Paul Krugman, the Nobel Prize winning columnist for the New York Times, thinks that the Eurozone (indeed the EU) should invest more funds in public projects that massively reduce unemployment so that this would stimulate demand – he says the problem (except for Greece) is not profligate Government spending, but lack of demand. Rather than worrying about Government debt, we should address the real challenge: massive unemployment and the economic depression.

Only ideologues and Austerists support the austerity agenda for Europe as a whole. While Greece is a special case (complicated, definitely profligate), it is a serious mistake to turn every challenge in the EU into a Greek tragedy. Spain and Italy have different challenges from Greece – no one size solution fits all. What is needed is imagination and leadership.

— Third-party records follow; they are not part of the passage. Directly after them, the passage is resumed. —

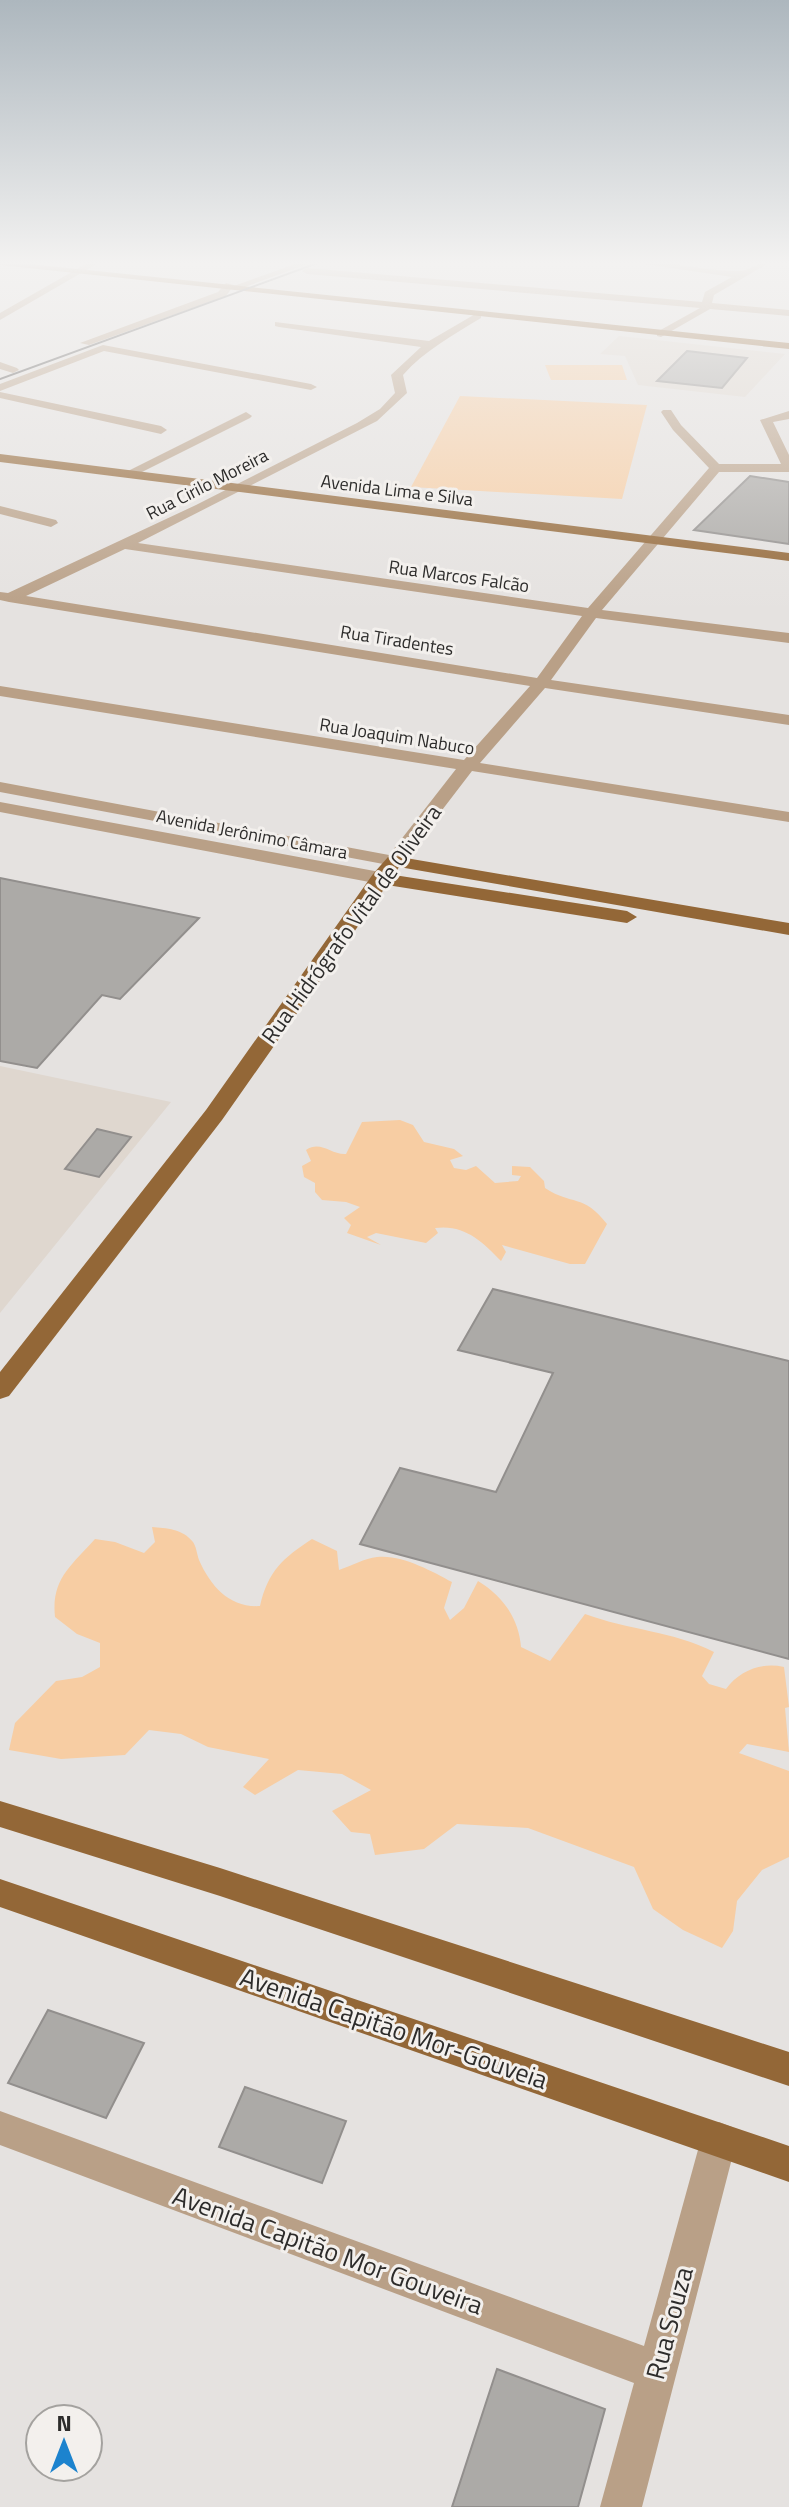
<svg xmlns="http://www.w3.org/2000/svg" width="789" height="2507" font-family="'Titillium Web',sans-serif">
<style>
.built{fill:#dfd7cf}
.green{fill:#f7cda3}
.building{fill:#acaaa7;stroke:#928f8d;stroke-width:2}
.lines{fill:none;stroke-linecap:round;stroke-linejoin:round}
.minor{fill:#b9a087;fill-rule:evenodd}
.major{fill:#936737;fill-rule:evenodd}
.tram{stroke:#575554;stroke-width:2}
.labels{text-anchor:middle;dominant-baseline:central;stroke-width:6;stroke-linejoin:round;paint-order:stroke}
.far-street-label{font-size:18px;fill:#2d2c2b;stroke:#f3f0ed}
.street-label{font-size:22px;fill:#2d2c2b;stroke:#f3f0ed}
.near-street-label{font-size:26px;fill:#2d2c2b;stroke:#f3f0ed}
</style>
<rect width="100%" height="100%" fill="#e5e2e0"/>
<!-- built -->
<path class="built" d="M619 336 785 354 745 397 638 385 625 356 600 354Z
M0 1066 171 1102 0 1313Z"/>
<!-- green -->
<path class="green" d="M545 365H622L627 380H551Z
M460 396 647 405 622 499 411 487Z
M400 1120 413 1125 424 1142 454 1149 463 1156 450 1160 454 1168 466 1170 476 1166 495 1183 518 1181 521 1176 512 1175V1166L530 1167 544 1181 545 1188C572 1206 583 1193 607 1224L585 1264H570L502 1245 506 1252 501 1261C482 1241 464 1224 435 1228L438 1233 426 1243 376 1233 367 1237 381 1245 347 1233 351 1225 344 1218 360 1207 346 1202 322 1200 315 1192V1183L304 1177 302 1166 311 1161 306 1150C321 1140 331 1155 346 1154L362 1122Z
M152 1527C166 1528 183 1529 193 1542 196 1546 197 1554 199 1560 211 1587 230 1608 260 1606 268 1571 283 1558 312 1539L337 1551 339 1570C351 1566 365 1558 377 1557 401 1554 432 1571 452 1582L444 1608 450 1620 464 1608 478 1581C503 1596 519 1619 521 1647L550 1661 585 1614C628 1630 673 1631 714 1652L702 1676 709 1684 726 1689C740 1670 762 1662 784 1667L789 1707 785 1708 789 1752 747 1744 739 1753 789 1771V1857L762 1870 737 1901 733 1931 722 1948 683 1930 653 1909 634 1867 528 1828 457 1824 424 1849 375 1855 370 1834 351 1832 332 1811 371 1790 342 1774 298 1770 255 1795 243 1787 269 1759 208 1747 181 1734 149 1730 125 1755 61 1759 9 1750 15 1723 56 1681 82 1677 100 1667V1643L77 1634 55 1617C51 1579 71 1566 95 1539L115 1542 144 1553 155 1542Z"/>
<!-- building -->
<path class="building" d="M687 351 747 358 722 388 657 381Z
M750 476 789 482V544L694 530Z
M0 878 199 918 120 999 102 995 37 1068 0 1061Z
M97 1129 131 1137 99 1177 65 1169Z
M493 1289 789 1361V1659L360 1544 400 1468 496 1492 553 1373 458 1350Z
M48 2010 144 2043 106 2118 8 2083Z
M245 2087 346 2121 322 2183 219 2147Z
M497 2369 605 2409 578 2507H452Z"/>
<g class="lines">
<!-- minor -->
<path class="minor" d="M91 261H102L0 320V313Z
M303 261H316L242 288 234 286Z
M624 261C662 259 699 271 737 271 749 272 758 261 772 261L714 295 712 303 789 310V316L710 309 661 337 657 336V332L700 308 307 274 302 271 307 268 702 302 705 292 732 277Z
M226 283 234 285 226 296 89 345 80 343 218 292Z
M477 313 481 314V318C453 335 424 351 403 375L407 393 377 421 138 543 588 608 709 468 673 430 661 412 663 410H671L681 425 719 464H781L760 420 789 411V419L773 422 789 455V472H719L602 610 789 633V643L596 618 551 680 789 715V725L545 688 480 763 789 812V822L472 771 400 865 394 866 0 792V782L389 855 456 769 0 696V686L464 760 530 686 9 602 0 600V592L8 593 196 505 357 423 380 409 395 393 391 375 421 347 279 327 275 326V322L429 341ZM125 549 582 616 537 678 26 596Z
M103 345 311 384 317 387 311 390 104 351 0 391V384Z
M0 362 17 368 19 370 13 373 0 369Z
M0 392 161 426 167 430 161 434 0 398Z
M246 412 252 416 250 418 132 477 122 474Z
M0 506 56 520 58 523 51 527 0 514Z
M0 802 380 872 389 878 380 884 0 812Z
M0 2111 644 2346 701 2139 706 2127 719 2122 732 2127 737 2139 642 2507H600L634 2383 0 2145Z"/>
<!-- major -->
<path class="major" d="M0 261 789 343V349L0 265Z
M0 454 789 553V561L0 462Z
M394 856 789 923V935L399 867 394 875 627 911 637 917 627 923 387 885 222 1120 9 1396 0 1399V1372L206 1110 373 874 388 857Z
M0 1801 220 1868 789 2052V2086L220 1896 0 1827Z
M0 1879 789 2146V2182L0 1907Z"/>
<!-- tram -->
<path class="tram" d="M0 379 323 261"/>
</g>
<!-- sky -->
<linearGradient id="sky" x2="0" y2="1"><stop stop-color="#adb7be"/><stop offset="0.43" stop-color="#f3f2f1"/><stop offset="1" stop-color="#f3f2f1" stop-opacity="0"/></linearGradient>
<rect width="789" height="612" fill="url(#sky)"/>
<g class="labels">
<!-- far-street labels -->
<g class="far-street-label">
<text transform="translate(207 484) rotate(-27)">Rua Cirilo Moreira</text>
<text transform="translate(397 490) rotate(7)">Avenida Lima e Silva</text>
<text transform="translate(459 576) rotate(8)">Rua Marcos Falcão</text>
<text transform="translate(397 640) rotate(9)">Rua Tiradentes</text>
<text transform="translate(397 736) rotate(9)">Rua Joaquim Nabuco</text>
<text transform="translate(252 834) rotate(11)">Avenida Jerônimo Câmara</text>
</g>
<!-- street labels -->
<g class="street-label">
<text transform="translate(351 924) rotate(-54)">Rua Hidrógrafo Vital de Oliveira</text>
</g>
<!-- near-street labels -->
<g class="near-street-label">
<text transform="translate(394 2028) rotate(19)">Avenida Capitão Mor-Gouveia</text>
<text transform="translate(328 2250) rotate(20)">Avenida Capitão Mor Gouveira</text>
<text transform="translate(669 2323) rotate(-75)">Rua Souza</text>
</g>
</g>
<!-- north arrow -->
<g transform="translate(64 2443)"><circle r="38" fill="#f3f0ed" stroke="#a4a29f" stroke-width="2"/>
<path d="M0-6L14 30L0 20L-14 30Z" fill="#1c83ce"/>
<text y="-12" font-size="22" font-weight="bold" text-anchor="middle" fill="#2d2c2b">N</text>
</g>
</svg>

And this is what the electors in Greece will be looking for. They will be disappointed. So we can expect confusion to reign for the rest of June.


Thursday, May 31, 2012

Someone Should Listen to Paul Krugman


Mario Draghi, who runs the European Central Bank, made clear yesterday that he now feels the current arrangements for the Eurozone are unsustainable. He called on the leadership of the zone to make clear and unequivocal commitments to either its sustainability or to significant change, while clearly signaling his preference for the latter. He noted that the real battle for the Euro was being fought in Italy and Spain – suggesting he already sees Greece out iof the zone following a default.

At almost the same time, the EU commissioner for economic matters, Olli Rhen, was making similar statements. Suggesting it was time for some serious and focused leadership from his political masters, Rhen said that the single currency’s members needed “a genuine stability culture and a much upgraded common capacity to contain common contagion. This is the case, at least if we want to avoid a disintegration of the Eurozone and if we want it to survive.”

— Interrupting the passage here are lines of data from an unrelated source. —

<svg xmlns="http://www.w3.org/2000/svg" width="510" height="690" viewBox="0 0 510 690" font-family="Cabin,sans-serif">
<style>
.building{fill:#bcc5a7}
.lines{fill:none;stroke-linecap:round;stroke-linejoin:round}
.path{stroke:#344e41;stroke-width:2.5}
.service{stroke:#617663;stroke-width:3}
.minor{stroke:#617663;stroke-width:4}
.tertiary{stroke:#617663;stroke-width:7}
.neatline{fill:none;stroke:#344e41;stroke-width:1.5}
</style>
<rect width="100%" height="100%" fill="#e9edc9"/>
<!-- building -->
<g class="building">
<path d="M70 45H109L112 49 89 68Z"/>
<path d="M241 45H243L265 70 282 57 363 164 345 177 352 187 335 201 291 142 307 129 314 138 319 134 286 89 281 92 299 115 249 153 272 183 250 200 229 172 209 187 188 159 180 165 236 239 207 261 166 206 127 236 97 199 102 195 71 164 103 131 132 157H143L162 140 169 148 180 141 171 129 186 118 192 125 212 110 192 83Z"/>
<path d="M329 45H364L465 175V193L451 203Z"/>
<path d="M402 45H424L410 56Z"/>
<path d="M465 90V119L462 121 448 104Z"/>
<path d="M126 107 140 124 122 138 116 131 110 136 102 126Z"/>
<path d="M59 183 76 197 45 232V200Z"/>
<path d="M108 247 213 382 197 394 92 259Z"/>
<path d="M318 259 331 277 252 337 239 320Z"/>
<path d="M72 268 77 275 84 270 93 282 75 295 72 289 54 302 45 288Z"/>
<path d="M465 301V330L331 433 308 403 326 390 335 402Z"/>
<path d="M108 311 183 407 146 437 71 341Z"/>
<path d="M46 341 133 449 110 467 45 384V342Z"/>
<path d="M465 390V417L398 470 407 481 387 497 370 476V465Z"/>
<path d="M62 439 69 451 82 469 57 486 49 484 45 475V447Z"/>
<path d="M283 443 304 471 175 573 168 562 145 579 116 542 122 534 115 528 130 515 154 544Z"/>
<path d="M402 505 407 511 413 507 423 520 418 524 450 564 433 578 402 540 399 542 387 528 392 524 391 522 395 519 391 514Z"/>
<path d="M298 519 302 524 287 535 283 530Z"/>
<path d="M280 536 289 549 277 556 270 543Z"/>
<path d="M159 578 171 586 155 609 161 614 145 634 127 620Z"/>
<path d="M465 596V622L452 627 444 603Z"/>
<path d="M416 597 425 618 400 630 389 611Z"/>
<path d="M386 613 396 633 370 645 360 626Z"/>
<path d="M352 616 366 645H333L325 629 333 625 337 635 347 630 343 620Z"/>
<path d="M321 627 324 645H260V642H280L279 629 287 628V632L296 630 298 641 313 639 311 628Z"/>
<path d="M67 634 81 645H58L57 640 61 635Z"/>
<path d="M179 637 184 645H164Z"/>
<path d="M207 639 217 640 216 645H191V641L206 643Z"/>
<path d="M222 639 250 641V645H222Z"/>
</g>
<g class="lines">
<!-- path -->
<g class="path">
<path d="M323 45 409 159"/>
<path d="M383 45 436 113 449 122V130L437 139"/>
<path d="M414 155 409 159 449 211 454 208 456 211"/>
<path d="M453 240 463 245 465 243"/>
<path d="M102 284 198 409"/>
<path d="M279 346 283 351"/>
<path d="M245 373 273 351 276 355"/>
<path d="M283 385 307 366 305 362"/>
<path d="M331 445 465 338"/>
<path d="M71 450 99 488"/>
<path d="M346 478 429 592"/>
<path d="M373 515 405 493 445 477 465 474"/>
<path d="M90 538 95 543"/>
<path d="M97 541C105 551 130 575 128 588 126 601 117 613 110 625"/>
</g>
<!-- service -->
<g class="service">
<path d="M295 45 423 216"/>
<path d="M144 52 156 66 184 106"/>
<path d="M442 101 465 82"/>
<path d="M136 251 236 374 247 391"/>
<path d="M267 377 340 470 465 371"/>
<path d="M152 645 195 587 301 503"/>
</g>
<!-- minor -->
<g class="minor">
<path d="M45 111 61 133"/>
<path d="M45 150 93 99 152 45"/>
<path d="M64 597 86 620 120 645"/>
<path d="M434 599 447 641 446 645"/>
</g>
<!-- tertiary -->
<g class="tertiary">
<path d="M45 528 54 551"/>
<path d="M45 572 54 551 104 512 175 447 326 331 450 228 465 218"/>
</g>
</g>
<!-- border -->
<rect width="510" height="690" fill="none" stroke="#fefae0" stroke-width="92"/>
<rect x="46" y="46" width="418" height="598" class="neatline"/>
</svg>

As these words were being uttered, the electrorate in Ireland were being asked to vote in favour or against the fiskalunion compact and its austerity implications for Ireland, with a “yes” vote looking likely.

So an eventful day in Europe. The clock is indeed ticking and the time for a Greek exit and a Spanish and Italian bailout appear imminent. Greece will default and leave the Euro, though some are floating the idea of “defaulting” within the Euro – impossible under all of the agreements Greece has signed and all members of the fiskalunion compact have agreed to. Spain is wandering around in the wilderness of debt financing looking for someone or something to save its ailing banking system and support its government. Italy is reeling from two major earthquakes and the earth shattering silence of its core economy. It’s a mess.

Paul Krugman is in Europe promoting the view that almost everyone who is supporting the Eurozone strategy of austerity has it dead wrong. Austerity is not inspiring business confidence, is not working and is morally wrong. Austerity is leading to a lost generation of young people and the idea that they will all go off and start their own businesses is just pure nonsense (as indeed it is). What is needed, he suggests, is more infrastructure and public spending, modest rise in inflation and the encouragement of risk.

He is getting some serious negative reaction, with most who discuss the issue with him being simply incredulous that a Nobel prize winning economist could be so out of tune with the dominant view. Precisely. This is what thinkers do – challenge orthodoxy. This is why he won the Nobel prize.

He does make the point that, once unemployment starts to go down and we see economic growth occurring, then is the time to reduce public spending and lower debt – but most don’t hear this part.

His suggestion that the current fixation on austerity is actually an ideology not an evidence based strategy also gets people upset. “If a family is in serious debt they must reduce it” say his critics and he responds, politely but firmly, that an economy is very different from a household and we cant see the analogy taking us very far.

But at least he is a willing crusader against wrong-minded and failing economic policies. Someone should listen.